### Assignment
In the records below, locate the line containing "57: (606, 460, 1.50)", then extract it and all following lines exactly, ending with the last line.
Data excerpts Start Marker
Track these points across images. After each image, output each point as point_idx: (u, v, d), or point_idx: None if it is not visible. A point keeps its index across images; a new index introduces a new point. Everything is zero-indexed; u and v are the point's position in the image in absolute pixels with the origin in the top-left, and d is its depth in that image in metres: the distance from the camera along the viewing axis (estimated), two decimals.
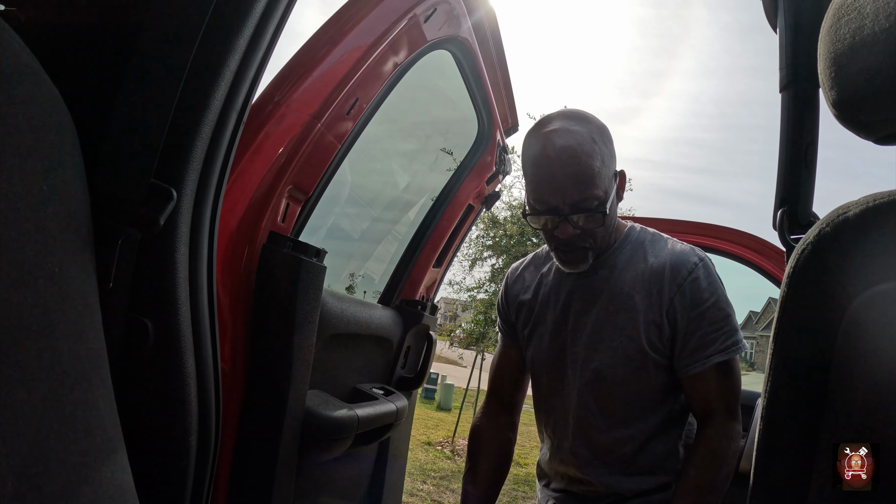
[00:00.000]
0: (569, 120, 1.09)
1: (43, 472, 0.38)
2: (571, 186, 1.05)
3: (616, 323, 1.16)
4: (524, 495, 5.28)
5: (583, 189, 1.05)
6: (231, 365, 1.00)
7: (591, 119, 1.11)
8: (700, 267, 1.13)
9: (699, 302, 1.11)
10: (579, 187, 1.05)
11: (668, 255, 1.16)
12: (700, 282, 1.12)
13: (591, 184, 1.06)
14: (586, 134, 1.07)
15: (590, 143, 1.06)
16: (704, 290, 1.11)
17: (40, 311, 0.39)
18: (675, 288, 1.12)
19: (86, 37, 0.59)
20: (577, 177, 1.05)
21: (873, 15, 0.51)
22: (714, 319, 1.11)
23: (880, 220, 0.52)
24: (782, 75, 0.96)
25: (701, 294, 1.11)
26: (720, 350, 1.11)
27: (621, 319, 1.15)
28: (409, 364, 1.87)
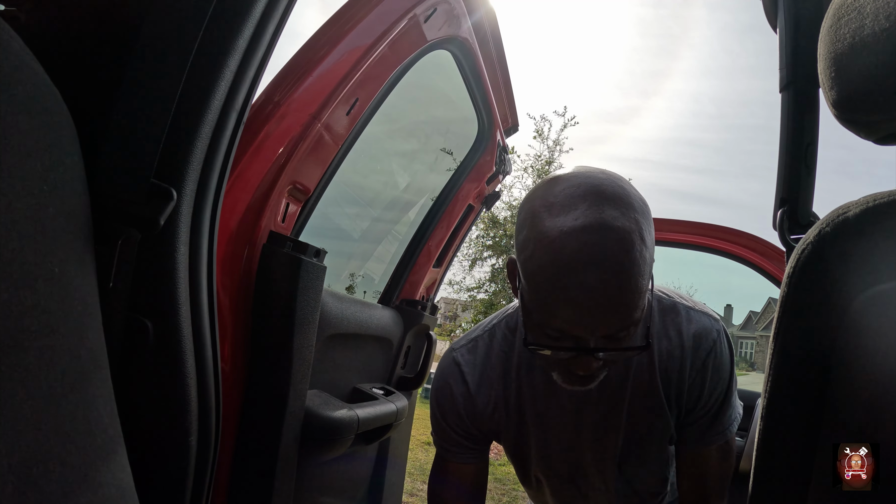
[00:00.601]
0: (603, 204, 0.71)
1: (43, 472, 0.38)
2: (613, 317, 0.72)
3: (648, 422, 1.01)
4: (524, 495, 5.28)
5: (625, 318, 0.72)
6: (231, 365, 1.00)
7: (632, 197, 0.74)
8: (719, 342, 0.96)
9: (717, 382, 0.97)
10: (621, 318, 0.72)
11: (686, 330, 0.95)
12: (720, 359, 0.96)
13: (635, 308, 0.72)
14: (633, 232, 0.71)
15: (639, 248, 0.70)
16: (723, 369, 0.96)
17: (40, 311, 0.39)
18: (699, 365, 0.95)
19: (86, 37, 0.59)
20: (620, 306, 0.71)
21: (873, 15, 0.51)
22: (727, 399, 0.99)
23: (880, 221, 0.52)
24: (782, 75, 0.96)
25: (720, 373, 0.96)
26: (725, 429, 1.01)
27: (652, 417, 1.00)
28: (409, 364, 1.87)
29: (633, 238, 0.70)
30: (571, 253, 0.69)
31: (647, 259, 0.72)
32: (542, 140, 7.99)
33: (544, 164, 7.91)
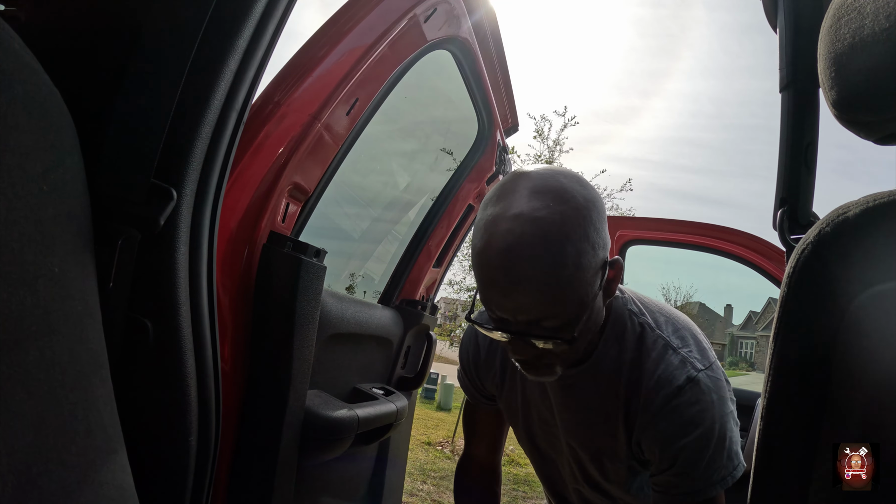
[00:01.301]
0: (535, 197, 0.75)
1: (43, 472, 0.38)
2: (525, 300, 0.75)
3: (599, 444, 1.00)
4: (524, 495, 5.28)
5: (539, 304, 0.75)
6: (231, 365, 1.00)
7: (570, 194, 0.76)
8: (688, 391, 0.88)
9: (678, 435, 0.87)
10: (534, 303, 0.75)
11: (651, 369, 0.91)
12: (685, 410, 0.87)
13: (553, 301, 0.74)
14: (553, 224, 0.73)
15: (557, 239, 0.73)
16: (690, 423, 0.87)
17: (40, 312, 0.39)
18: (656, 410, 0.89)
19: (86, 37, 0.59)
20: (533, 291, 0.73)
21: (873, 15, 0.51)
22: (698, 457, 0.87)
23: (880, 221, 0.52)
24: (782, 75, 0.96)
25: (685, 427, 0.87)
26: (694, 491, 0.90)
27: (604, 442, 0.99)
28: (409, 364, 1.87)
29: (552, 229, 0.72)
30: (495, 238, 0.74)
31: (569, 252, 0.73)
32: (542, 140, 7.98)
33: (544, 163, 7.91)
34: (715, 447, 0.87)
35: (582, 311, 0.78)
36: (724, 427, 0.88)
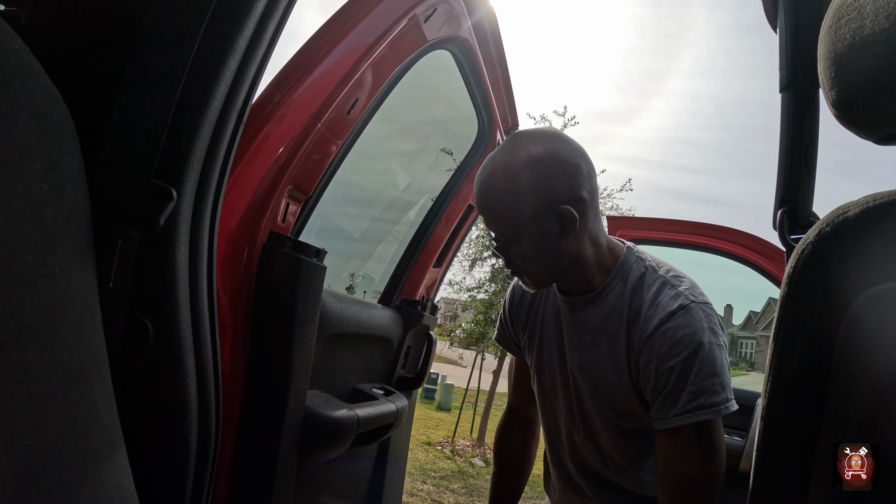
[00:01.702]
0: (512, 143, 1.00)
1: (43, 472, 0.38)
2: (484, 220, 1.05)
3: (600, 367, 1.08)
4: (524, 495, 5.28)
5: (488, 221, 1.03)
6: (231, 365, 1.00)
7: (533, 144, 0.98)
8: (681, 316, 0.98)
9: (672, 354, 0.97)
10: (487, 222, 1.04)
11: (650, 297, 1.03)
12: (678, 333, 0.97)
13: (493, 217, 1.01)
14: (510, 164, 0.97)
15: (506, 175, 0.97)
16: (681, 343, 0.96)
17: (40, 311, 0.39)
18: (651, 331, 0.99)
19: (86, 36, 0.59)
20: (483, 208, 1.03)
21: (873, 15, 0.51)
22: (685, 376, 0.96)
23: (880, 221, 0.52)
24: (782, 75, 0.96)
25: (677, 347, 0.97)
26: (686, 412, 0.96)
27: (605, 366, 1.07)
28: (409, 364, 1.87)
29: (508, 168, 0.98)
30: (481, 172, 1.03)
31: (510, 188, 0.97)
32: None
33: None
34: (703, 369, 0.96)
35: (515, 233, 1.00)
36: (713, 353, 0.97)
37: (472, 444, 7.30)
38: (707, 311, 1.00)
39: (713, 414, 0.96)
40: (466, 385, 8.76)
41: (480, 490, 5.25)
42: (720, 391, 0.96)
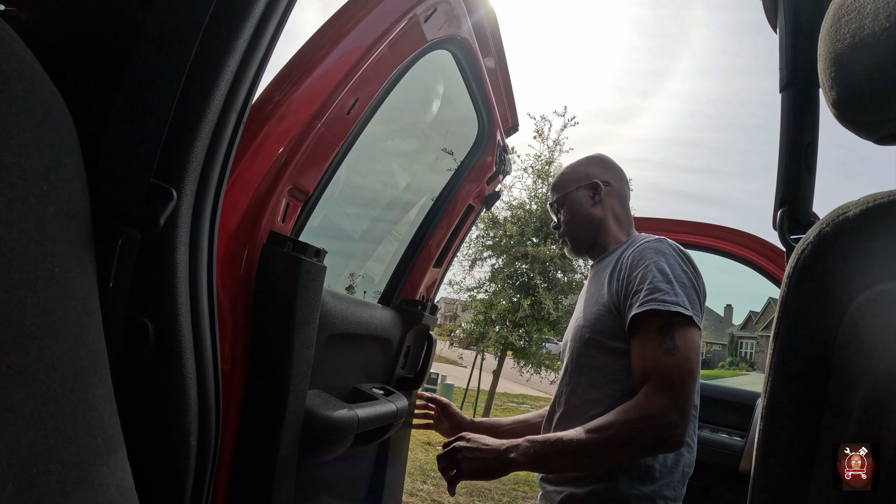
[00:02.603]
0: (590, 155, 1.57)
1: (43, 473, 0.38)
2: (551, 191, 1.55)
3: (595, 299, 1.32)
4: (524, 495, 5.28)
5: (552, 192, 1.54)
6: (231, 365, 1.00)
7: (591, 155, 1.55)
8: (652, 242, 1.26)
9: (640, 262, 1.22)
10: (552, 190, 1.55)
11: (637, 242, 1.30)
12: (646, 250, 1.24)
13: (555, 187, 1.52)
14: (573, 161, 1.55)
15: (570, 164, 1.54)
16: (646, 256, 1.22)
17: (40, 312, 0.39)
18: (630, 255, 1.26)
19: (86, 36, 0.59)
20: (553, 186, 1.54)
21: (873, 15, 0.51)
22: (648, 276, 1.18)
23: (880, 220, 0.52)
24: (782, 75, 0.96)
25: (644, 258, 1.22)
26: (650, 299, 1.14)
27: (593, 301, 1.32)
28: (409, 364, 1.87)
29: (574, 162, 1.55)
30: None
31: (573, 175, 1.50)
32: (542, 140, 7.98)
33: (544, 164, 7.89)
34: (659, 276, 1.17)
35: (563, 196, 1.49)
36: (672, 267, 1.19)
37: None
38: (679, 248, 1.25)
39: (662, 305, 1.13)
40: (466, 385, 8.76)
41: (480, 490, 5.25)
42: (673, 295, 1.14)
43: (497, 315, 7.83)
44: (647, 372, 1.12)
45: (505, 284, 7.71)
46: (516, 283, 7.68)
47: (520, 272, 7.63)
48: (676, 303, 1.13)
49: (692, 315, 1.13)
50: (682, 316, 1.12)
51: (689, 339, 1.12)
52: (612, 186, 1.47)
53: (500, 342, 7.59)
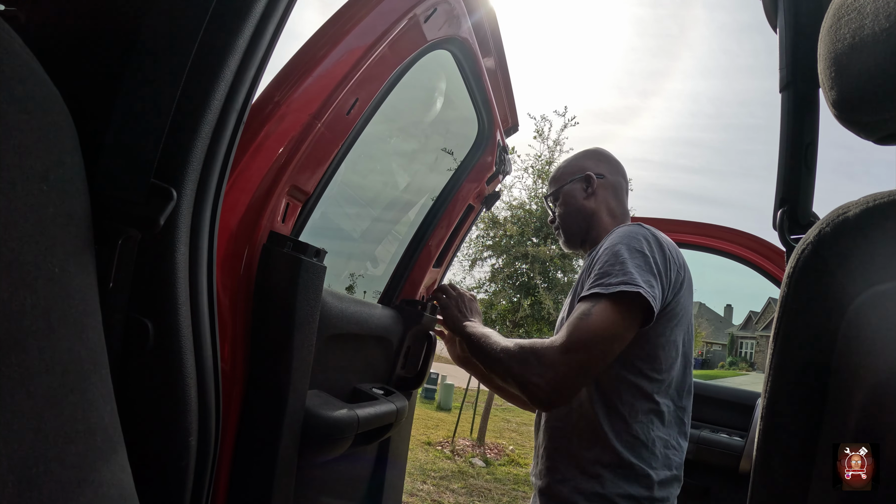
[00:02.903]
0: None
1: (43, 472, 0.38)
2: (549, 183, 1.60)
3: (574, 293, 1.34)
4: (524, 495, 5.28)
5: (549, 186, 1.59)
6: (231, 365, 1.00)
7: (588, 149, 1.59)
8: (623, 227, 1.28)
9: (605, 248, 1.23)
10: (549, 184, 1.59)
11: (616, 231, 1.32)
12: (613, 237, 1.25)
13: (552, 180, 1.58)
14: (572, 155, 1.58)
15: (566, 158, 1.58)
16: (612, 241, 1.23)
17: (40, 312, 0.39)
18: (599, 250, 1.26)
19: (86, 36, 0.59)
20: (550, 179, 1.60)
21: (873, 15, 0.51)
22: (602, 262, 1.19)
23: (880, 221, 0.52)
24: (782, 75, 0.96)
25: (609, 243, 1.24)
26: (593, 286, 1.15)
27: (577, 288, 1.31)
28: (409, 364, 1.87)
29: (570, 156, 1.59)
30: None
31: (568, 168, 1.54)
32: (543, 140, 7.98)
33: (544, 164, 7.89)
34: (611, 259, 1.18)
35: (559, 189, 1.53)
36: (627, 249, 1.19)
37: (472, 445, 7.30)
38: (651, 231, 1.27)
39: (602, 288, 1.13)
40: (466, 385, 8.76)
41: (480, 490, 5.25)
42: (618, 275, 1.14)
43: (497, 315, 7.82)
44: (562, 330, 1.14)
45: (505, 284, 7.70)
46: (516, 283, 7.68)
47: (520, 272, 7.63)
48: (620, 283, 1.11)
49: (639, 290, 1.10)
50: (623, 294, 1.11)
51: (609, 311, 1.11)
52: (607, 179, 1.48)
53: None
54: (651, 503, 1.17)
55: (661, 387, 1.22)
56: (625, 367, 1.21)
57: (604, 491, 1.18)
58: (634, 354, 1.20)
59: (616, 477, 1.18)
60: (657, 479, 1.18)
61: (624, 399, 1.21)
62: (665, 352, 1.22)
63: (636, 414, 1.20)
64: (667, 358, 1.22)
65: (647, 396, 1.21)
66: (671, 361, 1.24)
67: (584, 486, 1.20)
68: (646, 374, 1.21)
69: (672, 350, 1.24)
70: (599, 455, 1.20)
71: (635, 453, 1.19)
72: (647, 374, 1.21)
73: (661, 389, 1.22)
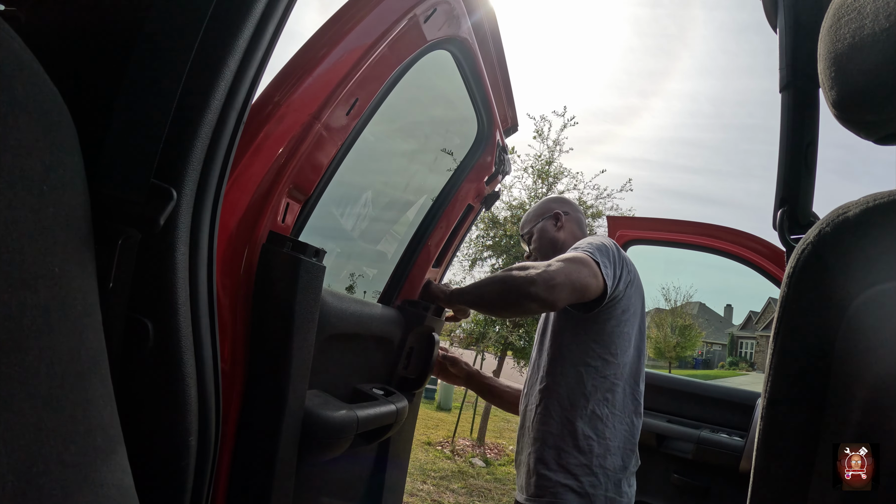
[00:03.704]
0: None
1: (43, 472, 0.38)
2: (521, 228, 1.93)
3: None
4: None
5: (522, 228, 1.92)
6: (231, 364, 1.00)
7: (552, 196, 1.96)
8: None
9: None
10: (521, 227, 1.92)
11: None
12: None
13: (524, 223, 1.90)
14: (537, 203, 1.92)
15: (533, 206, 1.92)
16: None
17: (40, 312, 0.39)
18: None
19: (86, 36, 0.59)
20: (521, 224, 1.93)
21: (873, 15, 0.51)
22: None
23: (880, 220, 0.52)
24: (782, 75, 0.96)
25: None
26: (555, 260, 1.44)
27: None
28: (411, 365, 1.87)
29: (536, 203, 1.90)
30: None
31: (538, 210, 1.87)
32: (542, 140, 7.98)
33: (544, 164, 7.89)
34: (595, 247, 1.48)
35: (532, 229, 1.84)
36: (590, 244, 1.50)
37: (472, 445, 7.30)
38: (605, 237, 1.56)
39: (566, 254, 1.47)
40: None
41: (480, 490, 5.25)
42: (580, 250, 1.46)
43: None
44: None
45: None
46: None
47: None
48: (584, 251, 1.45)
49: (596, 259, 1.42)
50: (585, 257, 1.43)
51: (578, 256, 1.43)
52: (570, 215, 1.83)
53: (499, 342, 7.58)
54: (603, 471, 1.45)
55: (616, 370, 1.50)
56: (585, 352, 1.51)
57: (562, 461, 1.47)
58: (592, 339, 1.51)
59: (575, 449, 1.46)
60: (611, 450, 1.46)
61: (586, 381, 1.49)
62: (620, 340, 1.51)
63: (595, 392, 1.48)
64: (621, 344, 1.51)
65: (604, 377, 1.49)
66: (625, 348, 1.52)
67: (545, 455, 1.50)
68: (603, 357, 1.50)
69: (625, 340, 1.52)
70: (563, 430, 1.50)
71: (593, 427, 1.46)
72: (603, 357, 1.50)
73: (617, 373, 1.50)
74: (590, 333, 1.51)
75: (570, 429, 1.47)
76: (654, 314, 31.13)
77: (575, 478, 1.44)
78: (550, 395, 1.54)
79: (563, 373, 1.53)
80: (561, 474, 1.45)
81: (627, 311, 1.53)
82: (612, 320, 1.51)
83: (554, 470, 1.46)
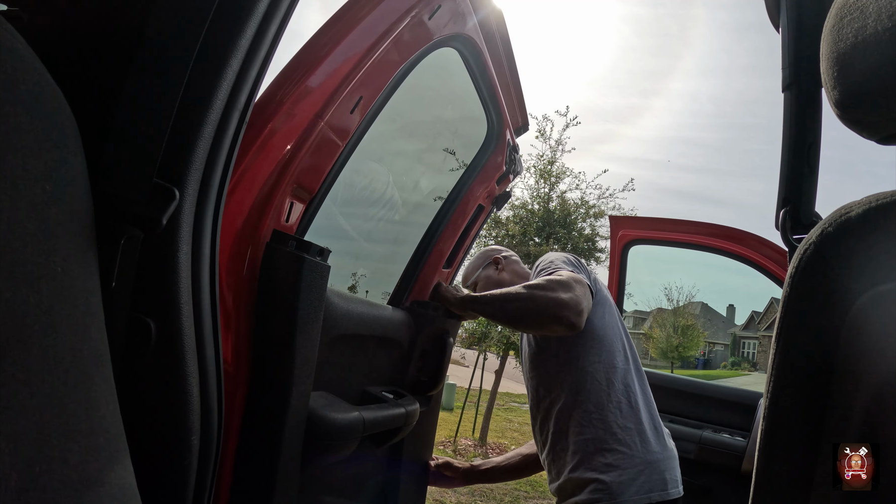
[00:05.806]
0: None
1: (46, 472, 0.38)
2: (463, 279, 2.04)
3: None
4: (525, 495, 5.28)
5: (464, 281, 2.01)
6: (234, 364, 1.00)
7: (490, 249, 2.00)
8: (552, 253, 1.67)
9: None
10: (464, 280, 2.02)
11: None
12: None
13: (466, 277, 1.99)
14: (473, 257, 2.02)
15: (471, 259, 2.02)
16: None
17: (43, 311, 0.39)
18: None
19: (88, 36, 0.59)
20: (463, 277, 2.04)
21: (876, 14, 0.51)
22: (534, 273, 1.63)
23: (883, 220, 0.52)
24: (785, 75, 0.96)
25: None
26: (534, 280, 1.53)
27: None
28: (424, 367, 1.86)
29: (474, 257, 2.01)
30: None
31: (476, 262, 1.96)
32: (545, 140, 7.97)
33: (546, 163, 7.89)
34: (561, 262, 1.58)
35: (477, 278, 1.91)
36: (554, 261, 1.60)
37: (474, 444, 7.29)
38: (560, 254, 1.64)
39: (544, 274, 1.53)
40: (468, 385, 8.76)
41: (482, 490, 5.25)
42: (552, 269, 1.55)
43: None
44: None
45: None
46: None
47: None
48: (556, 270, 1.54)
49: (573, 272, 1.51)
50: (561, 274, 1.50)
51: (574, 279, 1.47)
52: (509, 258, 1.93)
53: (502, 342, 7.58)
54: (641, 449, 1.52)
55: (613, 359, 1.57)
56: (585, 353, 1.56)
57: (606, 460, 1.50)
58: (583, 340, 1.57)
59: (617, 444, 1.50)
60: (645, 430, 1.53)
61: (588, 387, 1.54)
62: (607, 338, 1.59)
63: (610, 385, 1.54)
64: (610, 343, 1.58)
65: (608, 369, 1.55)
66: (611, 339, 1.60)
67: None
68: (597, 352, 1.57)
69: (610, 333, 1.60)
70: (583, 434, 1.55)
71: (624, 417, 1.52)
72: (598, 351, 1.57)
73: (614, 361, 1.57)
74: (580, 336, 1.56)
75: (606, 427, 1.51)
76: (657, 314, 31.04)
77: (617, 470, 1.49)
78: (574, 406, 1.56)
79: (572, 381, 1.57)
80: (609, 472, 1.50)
Data excerpts End Marker
### Answer space
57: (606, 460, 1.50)
58: (583, 340, 1.57)
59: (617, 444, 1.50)
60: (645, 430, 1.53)
61: (588, 387, 1.54)
62: (607, 338, 1.59)
63: (610, 385, 1.54)
64: (610, 343, 1.58)
65: (608, 369, 1.55)
66: (611, 339, 1.60)
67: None
68: (597, 352, 1.57)
69: (610, 333, 1.60)
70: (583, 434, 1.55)
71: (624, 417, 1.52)
72: (598, 351, 1.57)
73: (614, 361, 1.57)
74: (580, 336, 1.56)
75: (606, 427, 1.51)
76: (657, 314, 31.04)
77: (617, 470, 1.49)
78: (574, 406, 1.56)
79: (572, 381, 1.57)
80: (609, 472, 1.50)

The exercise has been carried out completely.